Global Aging: Creating Age Friendly & Vibrant Societies for All Ages

The United States is quickly approaching a historic milestone. By 2035, the number of older adults age 65 and older will exceed the number of children for the first time in American history. Each day, 10,000 people turn 65, and that will continue for years to come. This will impact states and communities and reshape industries.

The aging of the population, in fact, is a global trend. Societies in industrialized and developing countries alike will see their populations get older and live longer.   Many countries, such as Japan, Mexico, Germany, France, and Spain, are experiencing significant growth in their older populations due to an increase in longevity and a decline in birthrates. By 2050, 22 percent of the world’s population will be 60 and over, and the number of older adults will exceed the number of children under the age of 15.

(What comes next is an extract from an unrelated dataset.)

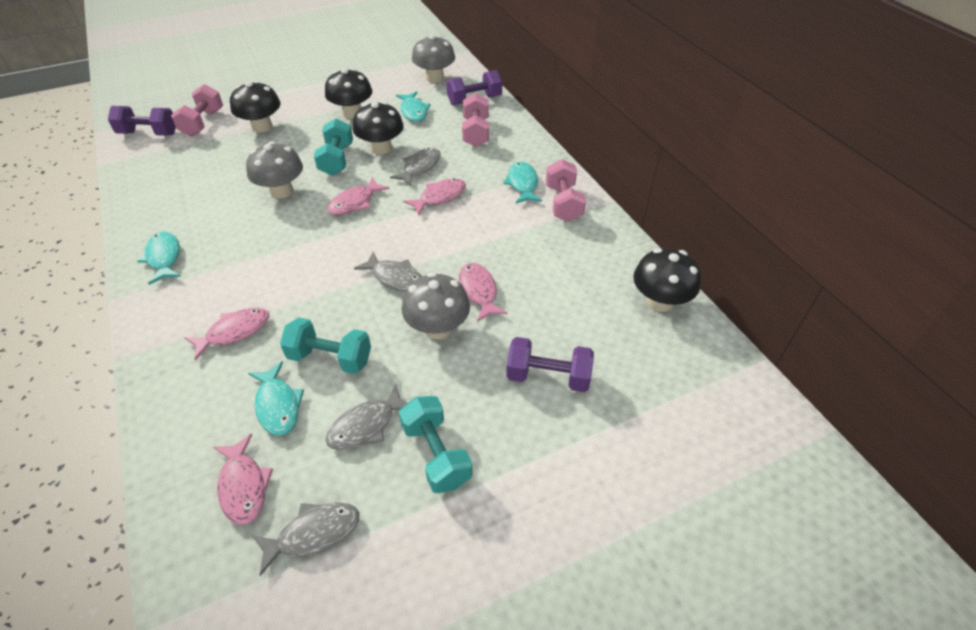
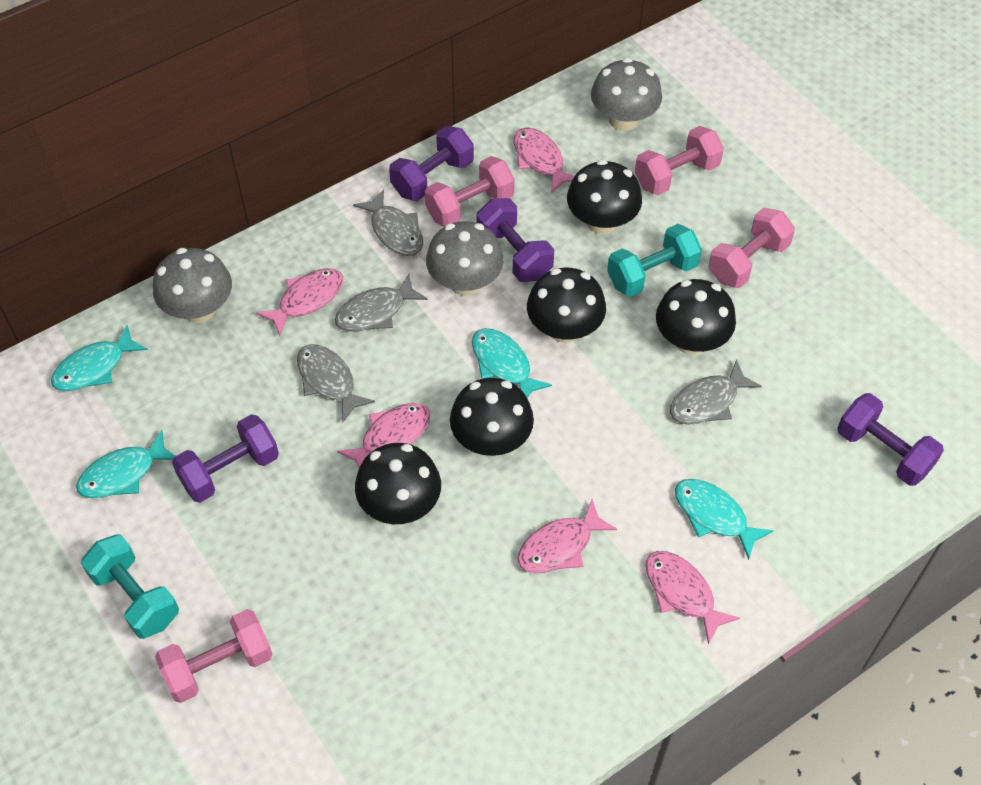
black mushroom: [230,81,281,133] [325,68,372,119] [353,102,404,155] [633,248,701,312] = 4 -> [355,443,441,524] [450,378,534,456] [527,268,606,343] [567,159,642,234] [656,279,736,355] = 5
pink dumbbell: [171,84,223,137] [462,93,489,147] [546,159,586,222] = 3 -> [155,609,273,703] [425,156,515,227] [635,126,724,195] [709,208,795,288] = 4
purple dumbbell: [108,106,176,136] [446,70,502,105] [506,337,594,392] = 3 -> [172,414,279,503] [389,126,474,201] [476,198,555,282] [837,393,944,486] = 4
turquoise dumbbell: [280,318,371,374] [314,118,353,176] [399,396,473,493] = 3 -> [81,535,179,639] [607,224,702,297] = 2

To effectively address our changing demographics, global leaders must understand aging’s profound implications for both the public and private sectors. Public policy, social programming, workplace culture, market outreach, and service delivery will all need to adjust to meet the needs of older adults. The design and delivery of products and services will need to adjust to accommodate these growing markets. These potential changes also provide an opportunity for innovation, creative market solutions, and business opportunities.

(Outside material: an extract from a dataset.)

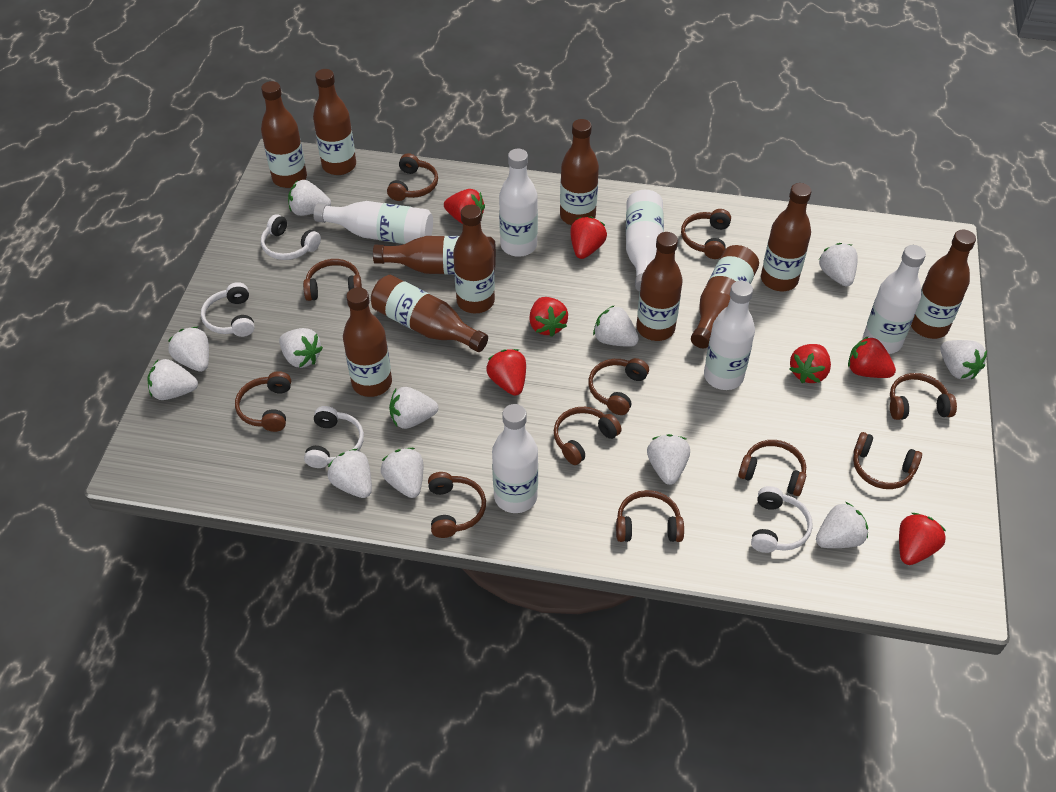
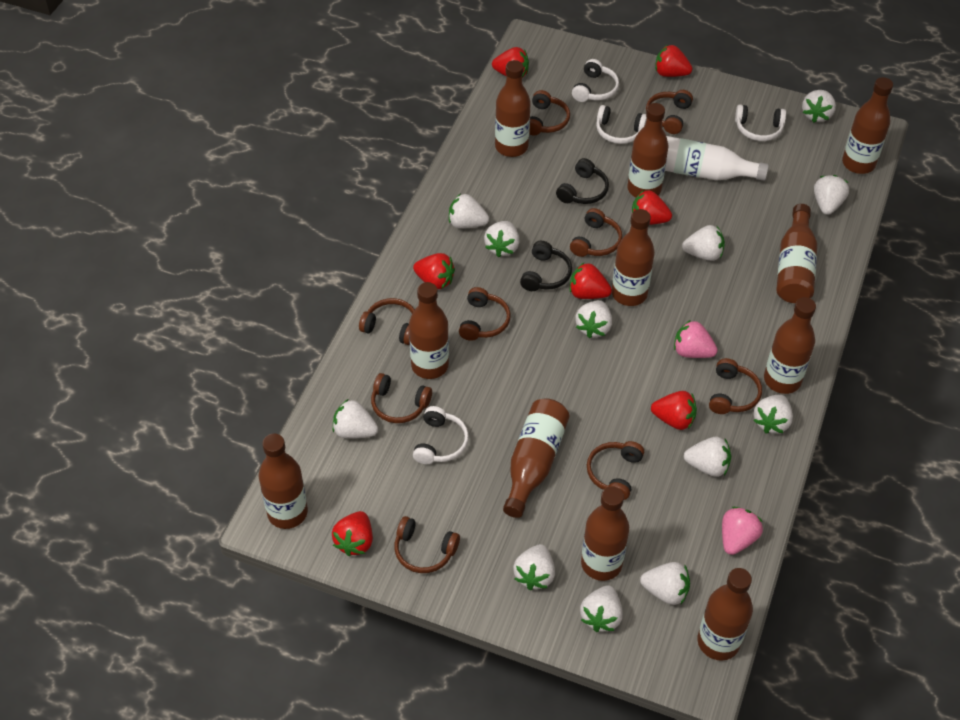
black headphones: none = 0 -> [520,241,572,291] [556,158,609,204] = 2
brown headphones: [235,371,291,432] [303,259,362,301] [387,153,438,201] [428,472,486,538] [554,407,622,465] [588,358,649,415] [616,490,684,542] [681,209,731,259] [738,440,806,496] [853,432,922,489] [890,373,957,420] = 11 -> [359,298,415,345] [371,373,432,423] [394,516,460,573] [459,287,511,341] [529,90,570,135] [570,208,622,257] [587,441,644,500] [646,90,693,134] [709,358,762,414] = 9
pink strawberry: none = 0 -> [674,320,718,358] [722,507,763,555] = 2
white bottle: [313,201,433,244] [492,404,538,513] [499,149,538,257] [626,190,664,292] [704,281,755,390] [863,245,926,354] = 6 -> [665,136,769,181] = 1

Hub of Ideas and Understanding

The International Longevity Centre and the University of Ottawa Life Research Institute recently held an international Age-Friendly Societies Forum in Ottawa, Canada to tackle these very concerns. They invited AARP to provide the keynote address and to participate in a robust discussion about innovative approaches that would infuse age-friendly principles into health care, the home (e.g., design), retail, and air travel. The forum brought together a range of private and public sector stakeholders—ranging from clinicians, policy makers, industry executives and academics—to identify the potential challenges of an aging society and develop solutions through multi-sector collaboration.

This was an opportunity to spark new ideas and bold solutions, and to share promising practices that are already helping individuals live their best lives. The location of the event was not by coincidence. Canada itself is a leader in innovations for an aging population; like other aging countries, it needs to be. According to a recent AARP International report, in 2015, the number of Canadians age 65 and older exceeded the number of children under the age of 15. In less than eight years, the percentage of older adults will exceed 21 percent of the total population. In response, Canada is supporting and funding age-friendly communities and helping individuals live independently in their homes and neighborhoods for as long as possible.

All Canadians benefit from the age-friendly improvements. At the conference, travel industry leaders discussed such improvements as making airport modifications for ease of access, training airport staff so they can understand the challenges older adults might experience with air travel, and addressing long wait times on the tarmac, which could exacerbate health conditions. Another example: adding curb cuts not only benefits individuals in wheelchairs, but also young families with strollers.

Following a rich discussion, conference attendees agreed to move forward on the following next steps:

 

  • Identify and address gaps in data to improve population health and access to care.
  • Explore how different types of housing can impact social isolation, which is equivalent to smoking 15 cigarettes a day.
  • Identify what a business needs to know to become age-friendly, different approaches for their adopting these age friendly principles, and how to bring these approaches to scale.

 

The Time is Now

An aging world calls for all countries and communities to envision a world purposefully adapted to the needs of older adults. Bolstering this imperative vision is that such a world benefits people of all ages. Now is the time to generate new ideas and bold solutions so everyone, regardless of country, can decide where and how they want to age.

Jean Accius is a nationally recognized thought leader on aging, caregiving and long-term care policy.  He is Vice-President of the Long Term Services & Supports and Livable Communities Group within the AARP Public Policy Institute.

Erica Dhar is the Director of Global Advocacy for AARP International and is responsible for fostering partnerships and alliances on a global stage.